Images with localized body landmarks

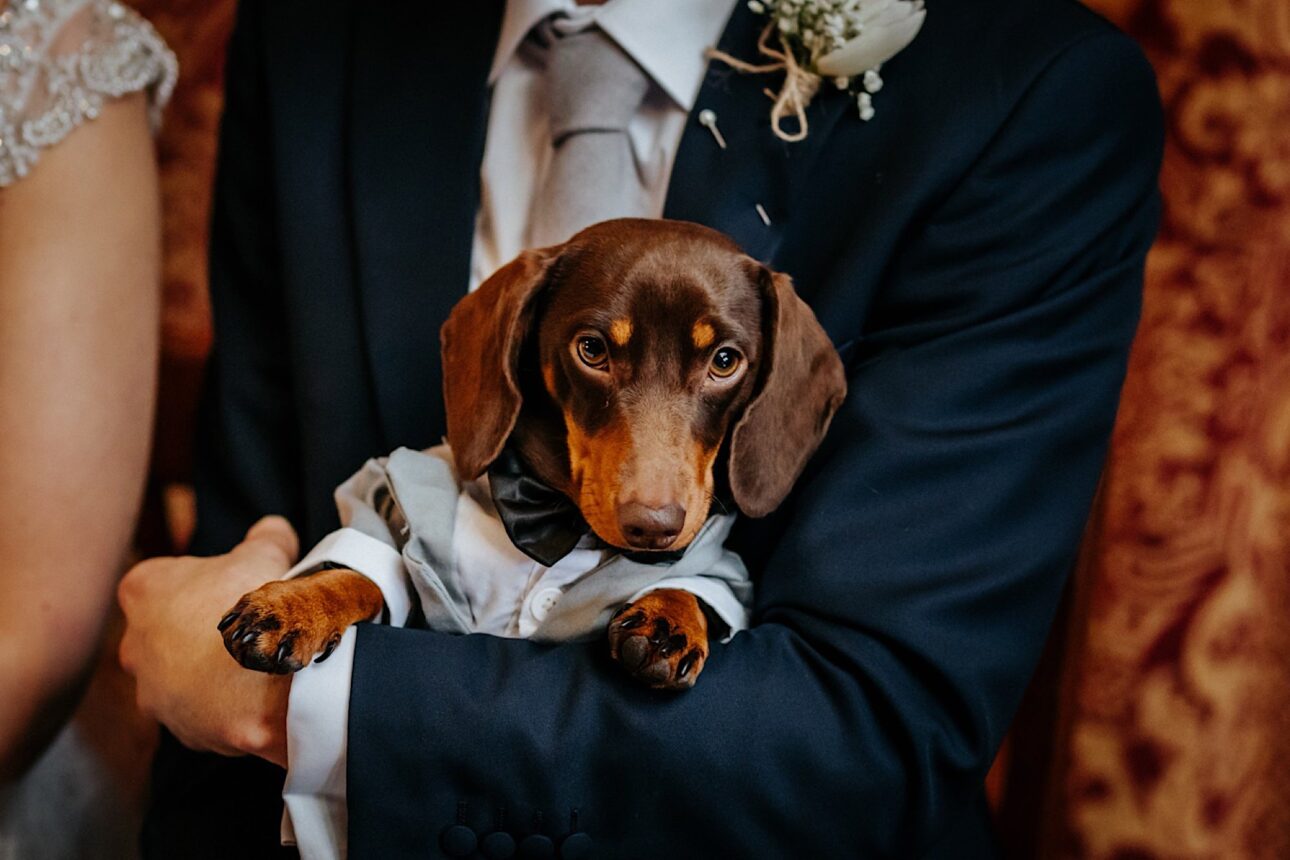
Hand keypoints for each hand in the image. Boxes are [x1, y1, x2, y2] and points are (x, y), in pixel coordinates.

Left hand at [118, 516, 298, 766]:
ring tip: (253, 664)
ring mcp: (154, 693)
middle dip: (195, 630)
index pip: (157, 580)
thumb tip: (272, 529)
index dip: (194, 583)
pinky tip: (256, 695)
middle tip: (241, 626)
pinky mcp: (180, 729)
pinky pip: (201, 713)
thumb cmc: (255, 606)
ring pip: (179, 677)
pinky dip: (224, 706)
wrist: (268, 677)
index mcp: (143, 592)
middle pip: (163, 632)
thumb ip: (265, 536)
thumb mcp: (267, 553)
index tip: (227, 587)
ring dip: (207, 672)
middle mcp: (134, 645)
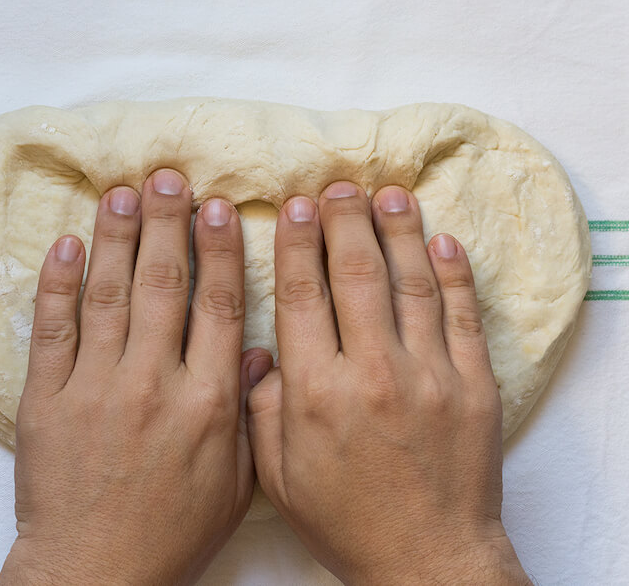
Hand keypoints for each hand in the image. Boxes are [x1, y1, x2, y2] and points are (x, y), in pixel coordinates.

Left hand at [0, 169, 262, 584]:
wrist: (97, 573)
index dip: (218, 249)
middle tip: (164, 175)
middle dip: (165, 223)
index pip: (217, 306)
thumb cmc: (172, 533)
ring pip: (106, 294)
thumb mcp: (235, 484)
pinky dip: (56, 284)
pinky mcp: (47, 400)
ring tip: (120, 192)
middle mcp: (153, 384)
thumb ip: (250, 412)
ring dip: (114, 237)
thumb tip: (259, 348)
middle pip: (162, 285)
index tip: (215, 206)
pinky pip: (51, 330)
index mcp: (208, 402)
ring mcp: (95, 388)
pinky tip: (65, 244)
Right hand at [248, 182, 529, 584]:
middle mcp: (372, 374)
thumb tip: (262, 350)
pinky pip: (463, 317)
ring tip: (388, 194)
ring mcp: (430, 376)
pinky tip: (440, 241)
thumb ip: (262, 407)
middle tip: (338, 186)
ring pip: (412, 284)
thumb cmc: (345, 520)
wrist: (427, 561)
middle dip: (344, 222)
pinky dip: (453, 274)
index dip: (298, 242)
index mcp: (316, 392)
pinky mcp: (473, 387)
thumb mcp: (276, 475)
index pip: (303, 294)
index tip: (295, 206)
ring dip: (398, 233)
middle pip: (356, 275)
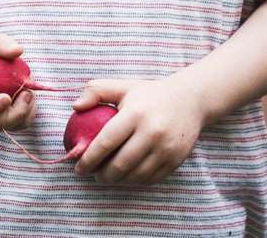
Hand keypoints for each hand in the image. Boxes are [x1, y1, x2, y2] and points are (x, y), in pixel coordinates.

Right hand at [0, 32, 35, 132]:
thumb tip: (17, 50)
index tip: (7, 98)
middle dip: (14, 113)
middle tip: (28, 93)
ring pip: (6, 127)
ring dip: (24, 112)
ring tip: (29, 91)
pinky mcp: (0, 119)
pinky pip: (17, 124)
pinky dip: (28, 113)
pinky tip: (29, 95)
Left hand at [72, 76, 206, 184]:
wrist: (190, 100)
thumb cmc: (149, 95)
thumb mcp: (123, 87)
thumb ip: (96, 91)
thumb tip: (75, 107)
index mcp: (135, 113)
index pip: (106, 142)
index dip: (89, 159)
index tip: (78, 167)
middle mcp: (152, 132)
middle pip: (119, 164)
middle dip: (101, 175)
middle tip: (93, 175)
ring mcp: (166, 148)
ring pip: (135, 176)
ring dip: (117, 180)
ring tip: (108, 176)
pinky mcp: (176, 160)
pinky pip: (150, 178)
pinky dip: (135, 180)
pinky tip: (127, 175)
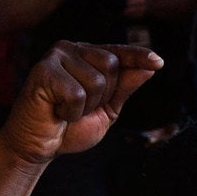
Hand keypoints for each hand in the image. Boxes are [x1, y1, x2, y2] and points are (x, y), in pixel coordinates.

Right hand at [0, 42, 163, 166]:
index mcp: (87, 56)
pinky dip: (71, 112)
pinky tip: (57, 112)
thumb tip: (150, 67)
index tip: (158, 62)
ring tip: (66, 110)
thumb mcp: (107, 109)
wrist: (38, 146)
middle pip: (111, 65)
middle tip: (79, 108)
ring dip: (85, 107)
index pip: (119, 52)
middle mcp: (71, 49)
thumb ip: (125, 87)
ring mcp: (56, 56)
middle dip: (103, 97)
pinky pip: (76, 93)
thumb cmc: (70, 128)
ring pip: (96, 81)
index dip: (139, 57)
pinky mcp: (43, 70)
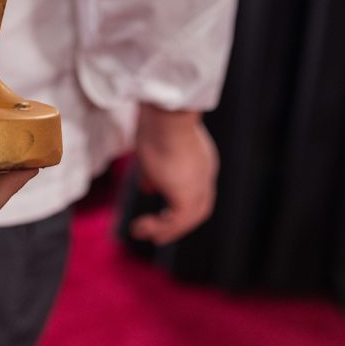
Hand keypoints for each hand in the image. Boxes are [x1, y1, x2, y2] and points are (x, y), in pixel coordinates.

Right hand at [127, 106, 217, 244]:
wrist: (168, 114)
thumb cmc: (157, 121)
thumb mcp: (154, 145)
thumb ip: (153, 167)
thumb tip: (146, 187)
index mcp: (200, 156)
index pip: (193, 184)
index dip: (176, 195)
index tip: (155, 198)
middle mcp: (204, 171)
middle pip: (198, 205)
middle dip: (176, 219)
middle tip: (156, 229)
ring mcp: (199, 184)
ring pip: (189, 216)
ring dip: (166, 229)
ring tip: (140, 231)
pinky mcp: (188, 196)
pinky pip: (176, 222)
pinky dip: (160, 229)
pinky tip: (141, 227)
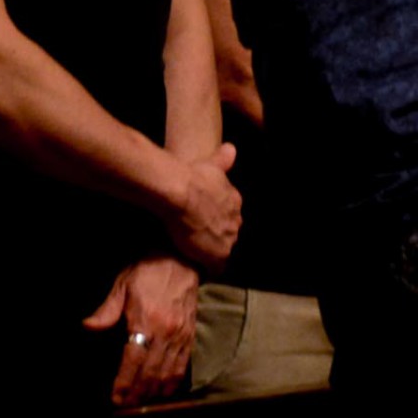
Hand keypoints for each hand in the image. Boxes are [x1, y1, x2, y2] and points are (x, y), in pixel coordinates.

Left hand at [83, 256, 198, 405]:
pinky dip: (174, 380)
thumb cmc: (148, 271)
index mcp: (146, 321)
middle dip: (138, 393)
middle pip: (151, 371)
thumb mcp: (122, 285)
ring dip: (155, 391)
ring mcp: (181, 334)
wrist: (183, 258)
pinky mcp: (191, 334)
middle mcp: (166, 332)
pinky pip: (184, 364)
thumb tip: (88, 327)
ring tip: (142, 403)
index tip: (116, 397)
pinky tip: (165, 390)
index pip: (133, 359)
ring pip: (169, 371)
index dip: (124, 382)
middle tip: (126, 406)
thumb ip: (107, 310)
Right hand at [163, 143, 241, 269]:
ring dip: (214, 251)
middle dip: (219, 235)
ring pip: (225, 249)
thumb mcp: (212, 165)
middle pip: (230, 232)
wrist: (181, 193)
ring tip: (198, 254)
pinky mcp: (217, 255)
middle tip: (200, 238)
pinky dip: (211, 268)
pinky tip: (202, 270)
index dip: (218, 219)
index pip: (231, 214)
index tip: (207, 221)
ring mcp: (228, 239)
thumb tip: (231, 148)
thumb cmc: (193, 177)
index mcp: (235, 202)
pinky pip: (218, 267)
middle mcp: (236, 221)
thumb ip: (223, 159)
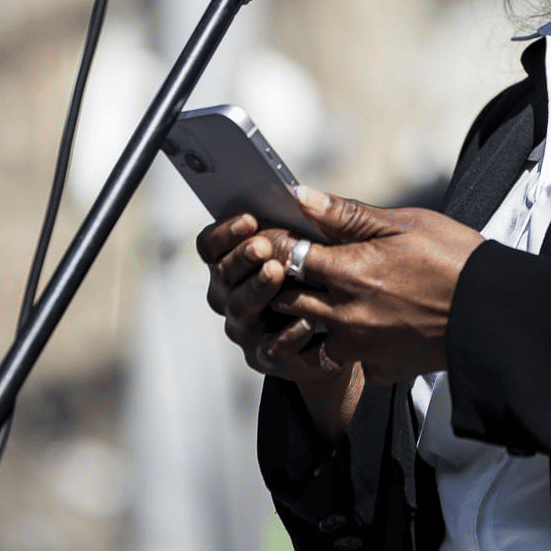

### The problem
Would you copy out, exactly and with no pictures, only the lines above from the one that contains "pinky dip: (224, 706)" through the one that contains "index mcp: (208, 402)"?

### Result below
pinky dip: (224, 706)
wrist: (268, 677)
index mcp: (143, 592)
middle pip: (163, 632)
thumb ip: (265, 536)
thumb mcp: (267, 553)
index tip: (227, 587)
ring dip: (207, 672)
middle mcp: (134, 645)
Hand keypoints for each hand in the image. Boxes are [x1, y1, x2, y2] and points are (x, y), in pixel coordinates.

Left hand at [0, 169, 262, 584]:
wrist: (97, 573)
index dip: (218, 249)
middle tip: (164, 175)
middle dip: (165, 223)
index pip: (217, 306)
thumb cmc: (172, 533)
ring pip: (106, 294)
thumb mcp: (235, 484)
pinky dip: (56, 284)
pinky mcp: (47, 400)
ring tip: (120, 192)
middle mcp: (153, 384)
thumb ip: (250, 412)
ring dip: (114, 237)
thumb tip: (259, 348)
middle pip: (162, 285)
index tip: (215, 206)
pinky pip: (51, 330)
index mcp: (208, 402)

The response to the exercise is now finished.